Feb 23, 2012

Book Review-- BFI Film Classics: Victim

by John Coldstream 

Victim (1961) is an unusual movie, because it succeeds on such vastly different levels. It is simultaneously a thriller, social statement and cultural force of change. Though its makers insisted that it was a movie about blackmail, it drew the most attention for being the first British movie in which the word “homosexual” was spoken. Perhaps Victim wasn’t meant to be about homosexuals, but it speaks expertly of their plight in 1960s Britain. 

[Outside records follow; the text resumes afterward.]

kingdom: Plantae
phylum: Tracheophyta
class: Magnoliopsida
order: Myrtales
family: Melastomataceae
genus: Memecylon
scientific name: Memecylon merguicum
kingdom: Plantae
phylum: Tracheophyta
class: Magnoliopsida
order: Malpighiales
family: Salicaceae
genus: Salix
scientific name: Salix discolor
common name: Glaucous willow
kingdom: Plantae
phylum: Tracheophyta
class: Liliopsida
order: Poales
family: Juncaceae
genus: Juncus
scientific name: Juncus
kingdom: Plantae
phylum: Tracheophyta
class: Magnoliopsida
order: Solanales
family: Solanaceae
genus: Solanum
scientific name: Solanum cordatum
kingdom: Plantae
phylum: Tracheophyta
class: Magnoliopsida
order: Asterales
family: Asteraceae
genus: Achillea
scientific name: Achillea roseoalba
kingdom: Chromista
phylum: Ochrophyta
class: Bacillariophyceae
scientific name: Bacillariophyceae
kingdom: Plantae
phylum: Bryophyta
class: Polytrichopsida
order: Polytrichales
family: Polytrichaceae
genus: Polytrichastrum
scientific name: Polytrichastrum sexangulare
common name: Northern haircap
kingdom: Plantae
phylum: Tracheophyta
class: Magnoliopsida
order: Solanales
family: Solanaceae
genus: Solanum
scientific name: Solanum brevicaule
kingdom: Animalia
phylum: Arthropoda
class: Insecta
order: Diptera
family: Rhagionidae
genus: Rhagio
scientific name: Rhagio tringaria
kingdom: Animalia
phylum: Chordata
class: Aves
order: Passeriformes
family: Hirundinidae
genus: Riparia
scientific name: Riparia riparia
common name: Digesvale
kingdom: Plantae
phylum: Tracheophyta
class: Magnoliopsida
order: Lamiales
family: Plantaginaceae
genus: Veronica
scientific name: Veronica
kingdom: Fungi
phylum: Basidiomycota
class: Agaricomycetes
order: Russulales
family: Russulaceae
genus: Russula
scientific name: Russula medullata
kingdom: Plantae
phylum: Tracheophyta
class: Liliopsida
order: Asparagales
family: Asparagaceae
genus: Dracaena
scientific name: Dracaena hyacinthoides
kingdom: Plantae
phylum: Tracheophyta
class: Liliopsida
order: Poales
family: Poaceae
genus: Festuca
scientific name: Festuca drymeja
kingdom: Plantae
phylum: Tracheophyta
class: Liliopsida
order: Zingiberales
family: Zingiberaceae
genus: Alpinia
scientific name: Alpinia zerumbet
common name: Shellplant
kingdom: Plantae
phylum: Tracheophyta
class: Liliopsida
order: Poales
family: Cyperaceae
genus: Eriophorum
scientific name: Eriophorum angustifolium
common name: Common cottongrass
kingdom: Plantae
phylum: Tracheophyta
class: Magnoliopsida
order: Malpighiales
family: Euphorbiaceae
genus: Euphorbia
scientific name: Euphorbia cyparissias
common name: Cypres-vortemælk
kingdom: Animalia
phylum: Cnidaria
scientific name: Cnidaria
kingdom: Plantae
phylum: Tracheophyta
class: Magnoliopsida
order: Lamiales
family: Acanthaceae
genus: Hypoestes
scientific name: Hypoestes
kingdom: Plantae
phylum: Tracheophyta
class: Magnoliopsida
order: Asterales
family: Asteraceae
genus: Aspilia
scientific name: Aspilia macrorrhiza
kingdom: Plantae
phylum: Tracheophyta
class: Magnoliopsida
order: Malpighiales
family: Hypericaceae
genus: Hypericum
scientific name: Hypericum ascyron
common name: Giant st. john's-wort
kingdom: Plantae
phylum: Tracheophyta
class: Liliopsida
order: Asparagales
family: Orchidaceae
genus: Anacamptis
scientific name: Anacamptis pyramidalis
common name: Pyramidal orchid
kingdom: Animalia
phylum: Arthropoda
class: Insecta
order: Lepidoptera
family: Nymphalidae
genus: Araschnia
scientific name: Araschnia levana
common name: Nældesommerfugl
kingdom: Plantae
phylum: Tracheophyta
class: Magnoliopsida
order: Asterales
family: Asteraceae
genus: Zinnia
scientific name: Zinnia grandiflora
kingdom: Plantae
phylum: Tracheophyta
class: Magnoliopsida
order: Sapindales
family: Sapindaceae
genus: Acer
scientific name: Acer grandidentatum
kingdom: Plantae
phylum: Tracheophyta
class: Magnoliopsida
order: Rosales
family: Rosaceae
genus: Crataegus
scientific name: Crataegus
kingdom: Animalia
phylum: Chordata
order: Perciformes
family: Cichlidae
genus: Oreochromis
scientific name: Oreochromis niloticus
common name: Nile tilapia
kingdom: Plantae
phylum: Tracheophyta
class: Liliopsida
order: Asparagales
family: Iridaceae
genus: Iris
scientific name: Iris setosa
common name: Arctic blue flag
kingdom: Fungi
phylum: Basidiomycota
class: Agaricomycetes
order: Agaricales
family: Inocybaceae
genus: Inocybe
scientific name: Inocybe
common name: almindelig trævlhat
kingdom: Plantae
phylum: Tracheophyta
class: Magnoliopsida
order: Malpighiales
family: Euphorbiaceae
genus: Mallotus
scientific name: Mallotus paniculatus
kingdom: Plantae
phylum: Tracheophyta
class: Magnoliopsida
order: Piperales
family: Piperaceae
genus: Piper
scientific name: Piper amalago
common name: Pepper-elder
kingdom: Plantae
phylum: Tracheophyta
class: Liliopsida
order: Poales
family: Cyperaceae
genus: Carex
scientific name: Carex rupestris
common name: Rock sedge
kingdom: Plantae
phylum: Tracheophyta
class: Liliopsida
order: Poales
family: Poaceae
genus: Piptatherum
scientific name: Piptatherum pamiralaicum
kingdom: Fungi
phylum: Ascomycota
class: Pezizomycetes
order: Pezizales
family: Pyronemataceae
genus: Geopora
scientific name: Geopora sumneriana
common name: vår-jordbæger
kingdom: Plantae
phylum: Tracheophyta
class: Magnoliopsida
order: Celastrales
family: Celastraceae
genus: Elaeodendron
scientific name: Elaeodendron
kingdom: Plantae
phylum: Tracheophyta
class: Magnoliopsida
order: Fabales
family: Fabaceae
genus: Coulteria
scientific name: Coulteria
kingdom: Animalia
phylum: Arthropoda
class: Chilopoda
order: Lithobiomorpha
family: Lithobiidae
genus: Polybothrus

In this brief, brilliant book, all of these factors are given thoughtful consideration. It attempts to separate what was intended from what was communicated by the film and doesn’t fuss too much about the areas where that distinction is difficult to make. It makes its points with text, charts, script pages and numerous stills from the film. 

I'm a big fan of the carefully-executed film monographs put out by the British Film Institute (BFI). Though there is a certain structure to the series, each book always has its own character, which depends upon the nature of the film being discussed. For those of you not familiar with the series, each edition describes the backstory, plot, production and reaction to a single movie. The books are never much more than a hundred pages long, but they are thorough, with strong research, fascinating insights and enough of the author’s personal imprint to keep them from getting too generic. 

They couldn’t have picked a better author for this edition. John Coldstream has had a hand in two books about Bogarde, the first his authorized biography of the actor and the second a collection of Bogarde’s letters which he edited. He also helped Bogarde to collect his own journalism in another book. The author's familiarity with the star of Victim gives the text an anchor from which the rest of the film can be explored. 

Without Bogarde’s participation, the movie would likely not have thrived as it has, and Coldstream is right to shine a spotlight on the courageous actor (who was a closeted homosexual himself) and his controlled, but tormented performance. Coldstream marks the progress of Victim with a chart that Bogarde sketched (and which is included inside the cover of the book) to show the various emotional peaks and valleys of his character. 

In part, the plot of Victim revolves around a group of homosexuals who are tormented by blackmailers taking advantage of the fact that their victim’s intimate activities are illegal in the current British society. It is also the story of Melville Farr (Dirk Bogarde), a successful barrister who puts his marriage, career and reputation in jeopardy to help the victims while dealing with his own barely repressed homosexuality. 

All of these plotlines converge on one point: by making homosexuality illegal, a society opens itself up to a torrent of additional crimes, from blackmail to theft. These elegantly stated points had their effect, as they helped to pave the way for a 1967 act which decriminalized private homosexual acts between consenting adults in the UK. 

Though the subject matter of Victim was groundbreaking, you get the sense that at least British society was ready for discussing, if not necessarily accepting the practice of homosexuality. The film received an ‘X’ rating in the UK and it was banned in the United States, but its release inspired thoughtful reviews and widespread appreciation for the courage of those in the production for tackling a difficult subject. 

Overall, this tidy little volume manages to capture the essence of a complex film and production, which did good business and promoted change, while simultaneously succeeding as an entertaining work of suspense. 

Thank you to Palgrave Macmillan for the opportunity to review this book.